# Window Safety Glazing Requirements for NC



## deltafox (Sep 3, 2020)

I'm about to order windows for my new construction build - first time owner/build. Reached out to my town inspection dept. over confusion about the codes and what does he do, but tells me to look at the window section of the codes.
"2nd floor windows R310.1
There are multiple locations that require temper windows (hazardous location)
R308.4.1 to R308.4.7"

How I'm reading it - Windows that need to be tempered

Windows on the balcony door - R308.4.1
3 x 5' window adjacent to balcony door - R308.4.2
Bathroom window R308.4.5
In reference to the R310.1 code he mentioned - I believe the single hung 3 x 5' windows in the bedroom are sufficient.

Do any of the other windows need to be tempered?


----------



## ICE (Sep 3, 2020)

The fire zone might make a difference.


----------



## Pcinspector1 (Sep 4, 2020)

deltafox said:


> In reference to the R310.1 code he mentioned - I believe the single hung 3 x 5' windows in the bedroom are sufficient.



A 3x5 window does not always meet the EEO requirement. Upper grade bedroom windows require a 5.7 EEO where a lower level window may be allowed to have a 5.0 EEO. Some window manufactures list an *as-trek or other marking next to their EEO window in their brochures. I find very little information on windows in the field that list the window as EEO type, have to carry a tape measure to verify. 

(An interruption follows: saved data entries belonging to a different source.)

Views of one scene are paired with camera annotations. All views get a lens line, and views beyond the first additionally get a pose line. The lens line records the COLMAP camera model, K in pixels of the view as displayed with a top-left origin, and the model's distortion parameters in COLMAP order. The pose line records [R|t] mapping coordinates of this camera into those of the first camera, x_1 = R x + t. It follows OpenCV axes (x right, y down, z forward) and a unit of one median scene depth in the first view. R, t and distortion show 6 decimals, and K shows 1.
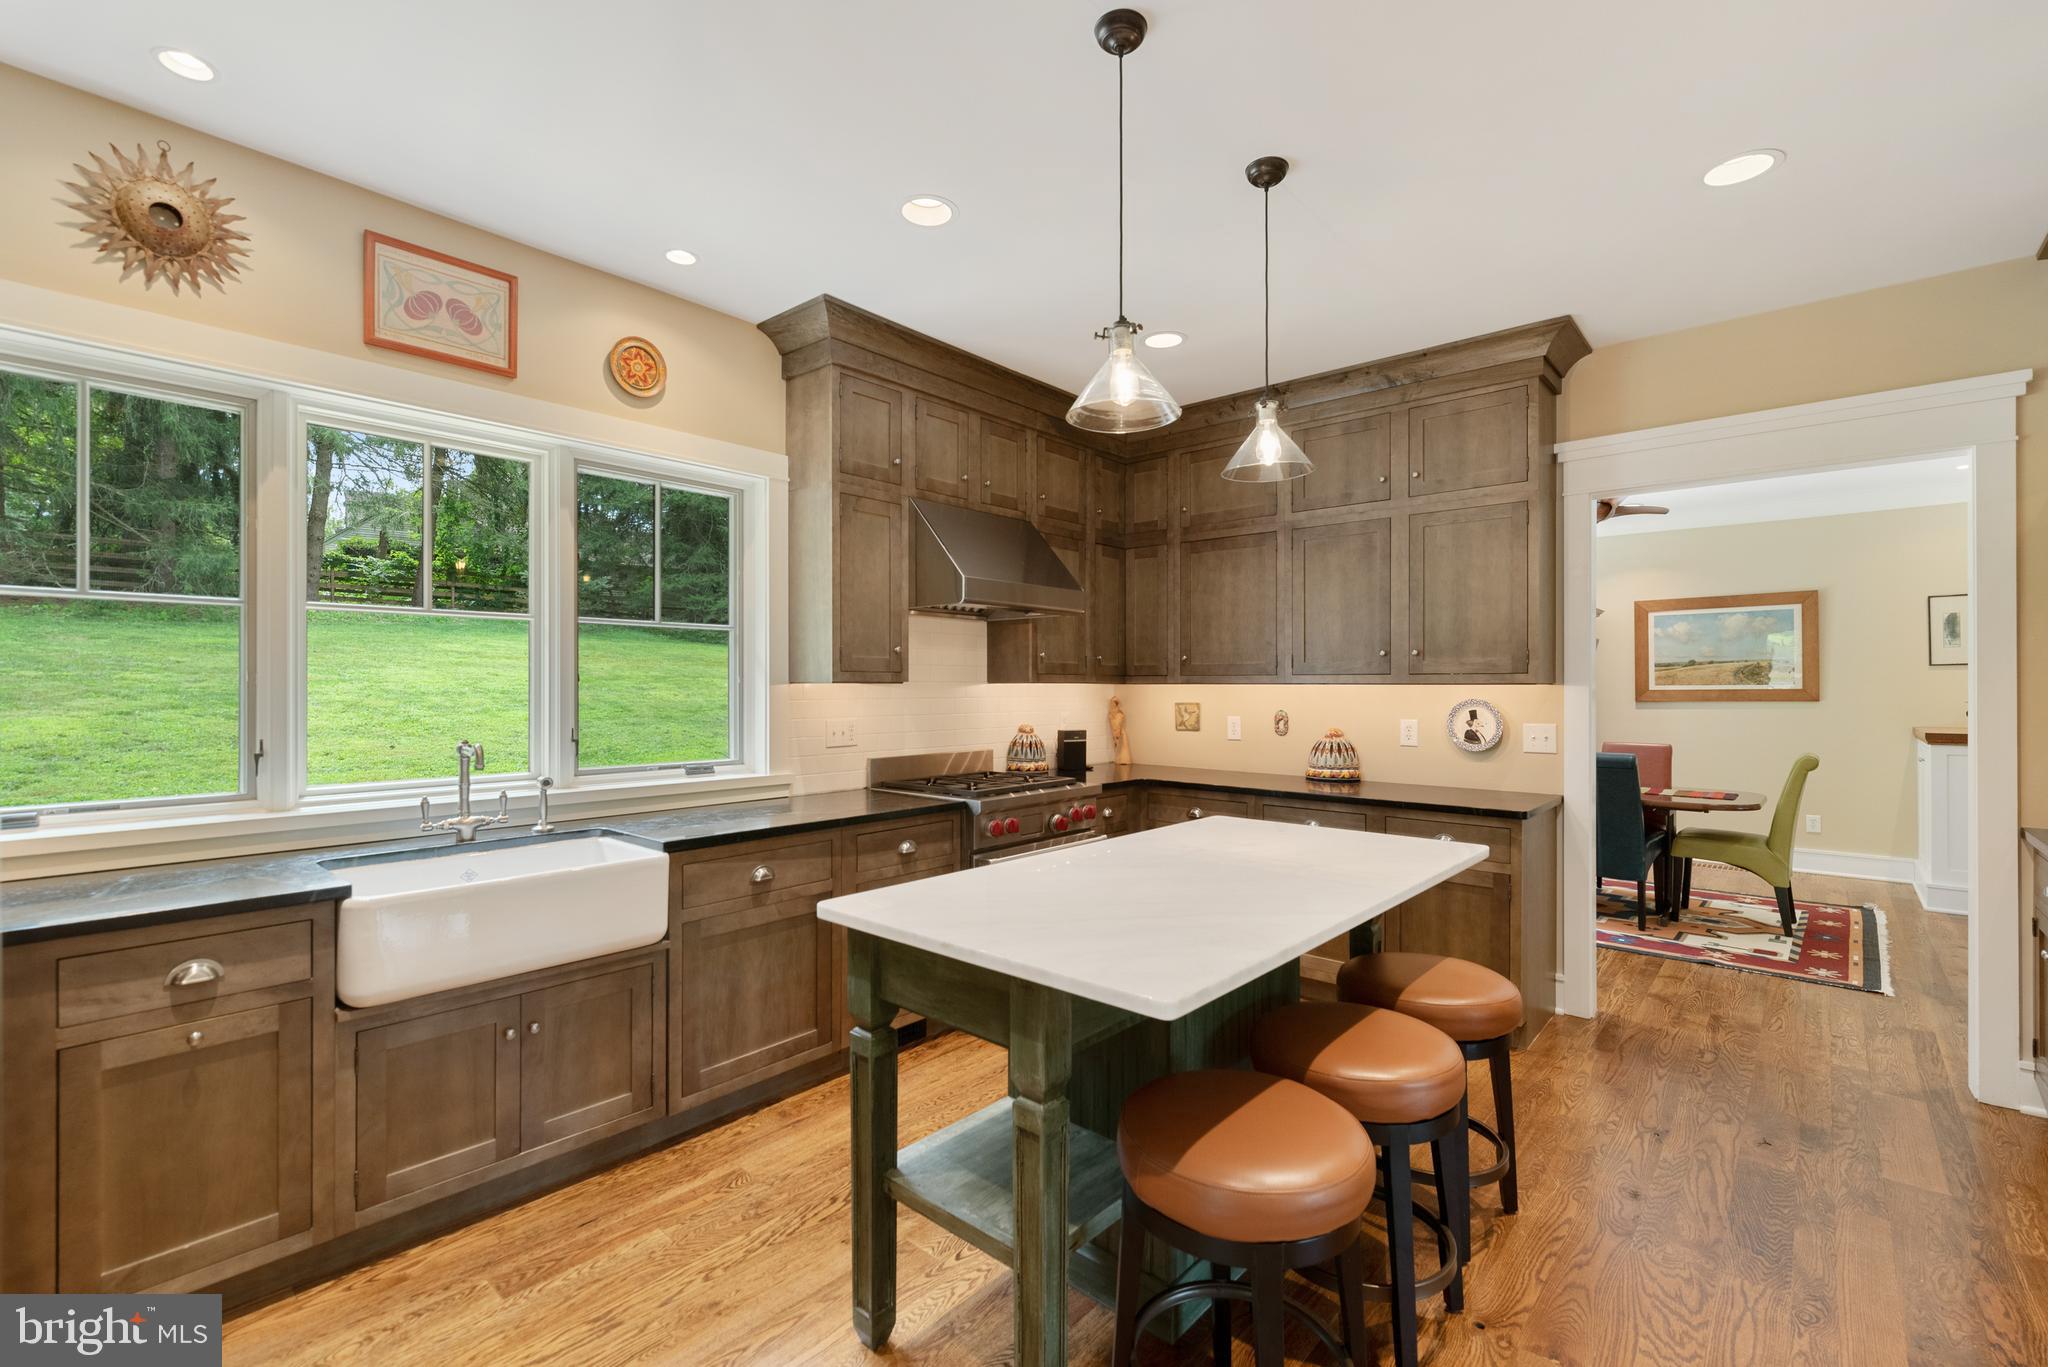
lens RADIAL K [[894.0, 0, 1018.4], [0, 894.0, 685.4], [0, 0, 1]] dist [-0.000382, -0.000211]
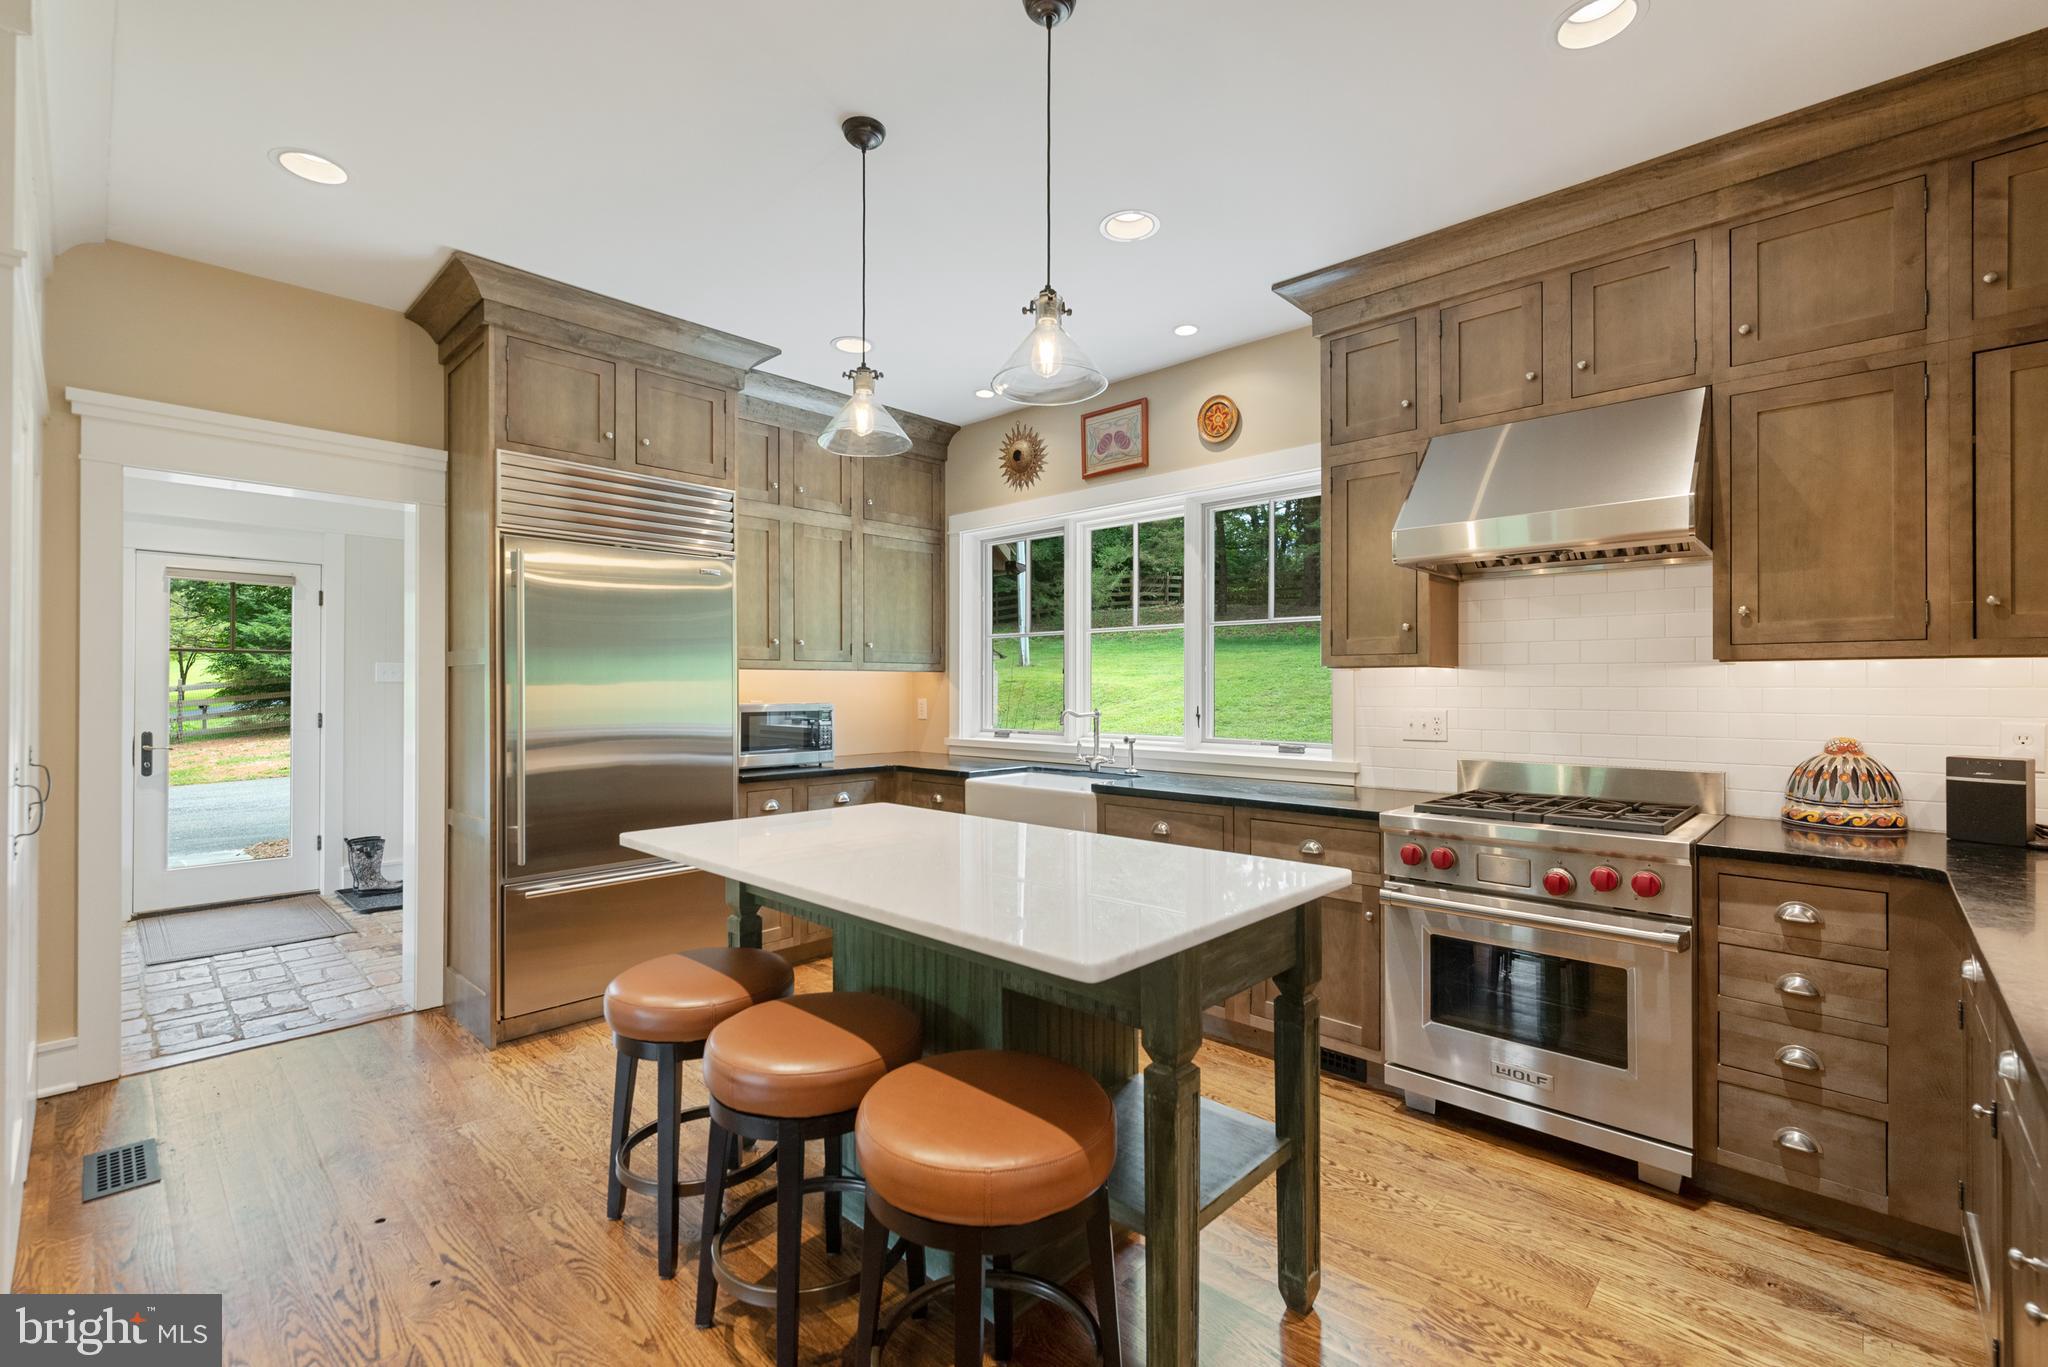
lens RADIAL K [[894.0, 0, 1064.1], [0, 894.0, 684.2], [0, 0, 1]] dist [-0.000382, -0.000211]
pose [[-0.011975, -0.005594, -0.999913, 0.813089], [-0.002065, 0.999982, -0.005569, 0.022338], [0.999926, 0.001998, -0.011986, 0.786854]]
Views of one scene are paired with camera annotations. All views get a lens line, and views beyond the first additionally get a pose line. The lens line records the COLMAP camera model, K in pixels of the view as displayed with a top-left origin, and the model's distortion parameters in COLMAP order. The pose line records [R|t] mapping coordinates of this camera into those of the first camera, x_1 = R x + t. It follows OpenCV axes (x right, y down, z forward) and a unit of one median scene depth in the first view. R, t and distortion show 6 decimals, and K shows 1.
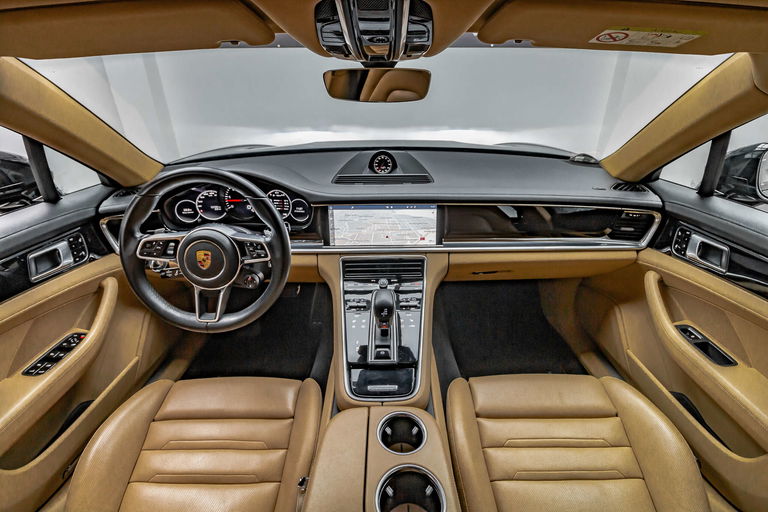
lens RADIAL K [[358.9, 0, 389.6], [0, 358.9, 249.7], [0, 0, 1]] dist [-0.012919, -0.000351]
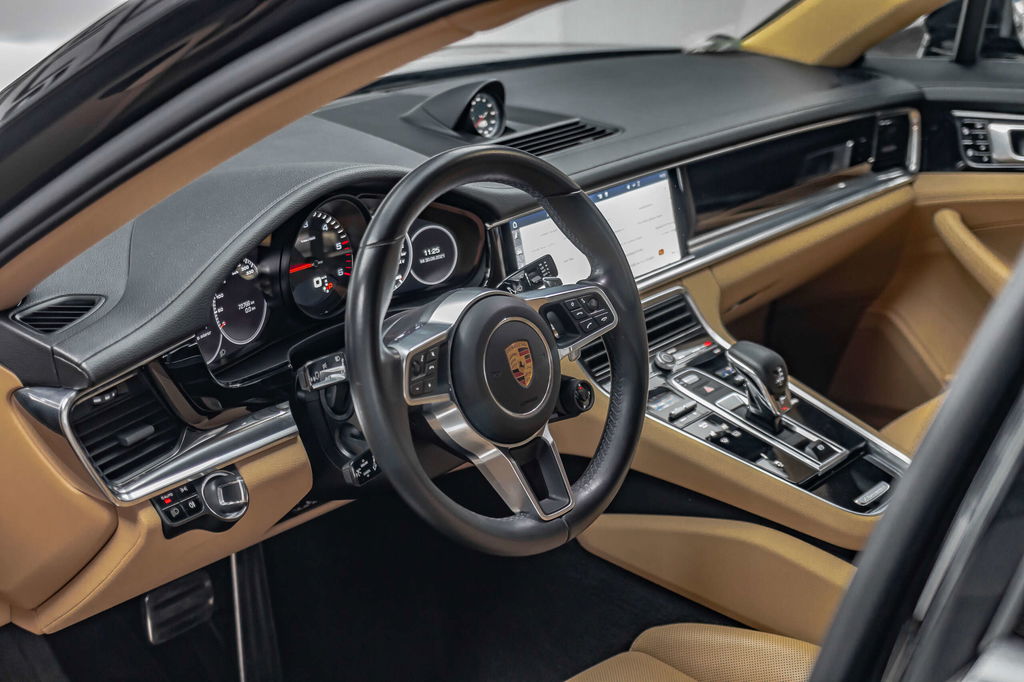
lens RADIAL K [[1629.6, 0, 480.2], [0, 1629.6, 341.3], [0, 0, 1]] dist [-0.100906, 0.091010]
pose [[0.664216, -0.255014, 0.702698, -1.511223], [0.348419, 0.937277, 0.010806, -0.027105], [-0.661378, 0.237656, 0.711406, -0.246772]]
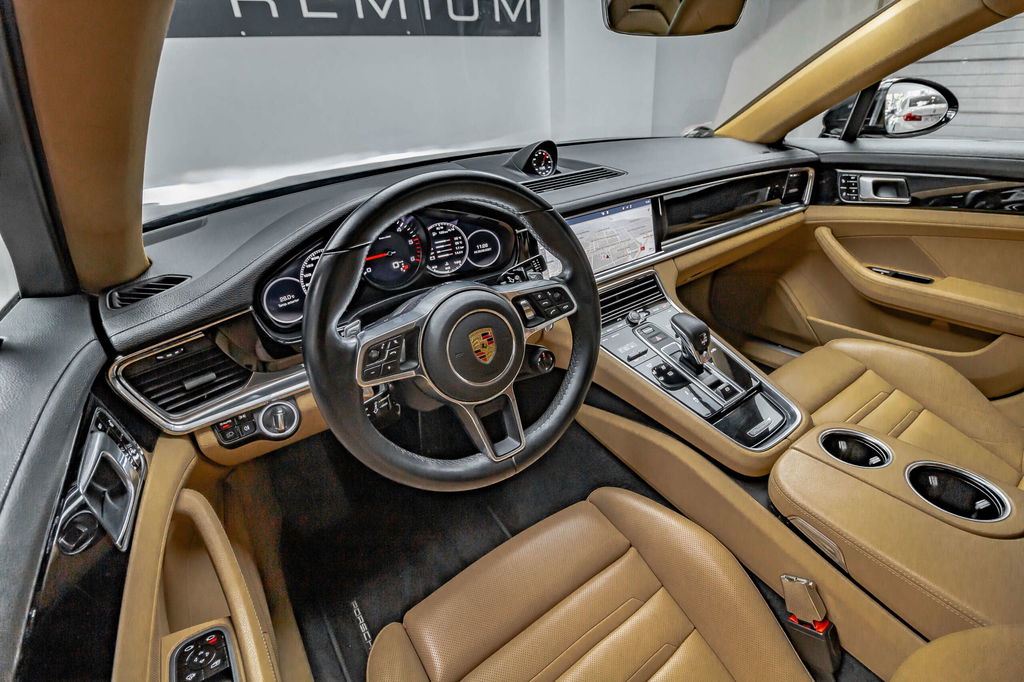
lens RADIAL K [[478.5, 0, 519.5], [0, 478.5, 332.7], [0, 0, 1]] dist [-0.012919, -0.000351]
pose [[0.816430, -0.303496, 0.491255, -0.668058], [0.296462, 0.950364, 0.094434, -0.034316], [-0.495532, 0.068540, 0.865882, 0.289023]]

Bathroom window if *over a tub or shower *to be tempered glass not necessarily the entire bathroom.


----------



## Joe Engel (Sep 4, 2020)

Window company should know. Tempered glass is not common and usually doubles the cost per unit.


----------



## Keystone (Sep 4, 2020)

Windows within 2’ arc of door swing, temper.


----------



## deltafox (Sep 4, 2020)

Pcinspector1 said:


> A 3x5 window does not always meet the EEO requirement. Upper grade bedroom windows require a 5.7 EEO where a lower level window may be allowed to have a 5.0 EEO. Some window manufactures list an *as-trek or other marking next to their EEO window in their brochures. I find very little information on windows in the field that list the window as EEO type, have to carry a tape measure to verify.


Not finding anything on their website listing the EEO, I'll reach out to the sales rep to see if they can get me those numbers. Thank you for the info!



Keystone said:


> Windows within 2’ arc of door swing, temper.


I see in section R308.4.2 that glazing is required within 24" of either side of the door in the plane of the door in a closed position. Which section talks about the arc? If it's 2' within the arc, I would need to have the front 2 windows be tempered instead of just the one closest to the door.


----------



## Keystone (Sep 5, 2020)

I see in section R308.4.2 that glazing is required within 24" of either side of the door in the plane of the door in a closed position. Which section talks about the arc? If it's 2' within the arc, I would need to have the front 2 windows be tempered instead of just the one closest to the door.
[/QUOTE]

Your in 15 or 18 code, the arc was old language. It’s now been updated to closed door as you’ve listed. So it appears one window would require tempering.


----------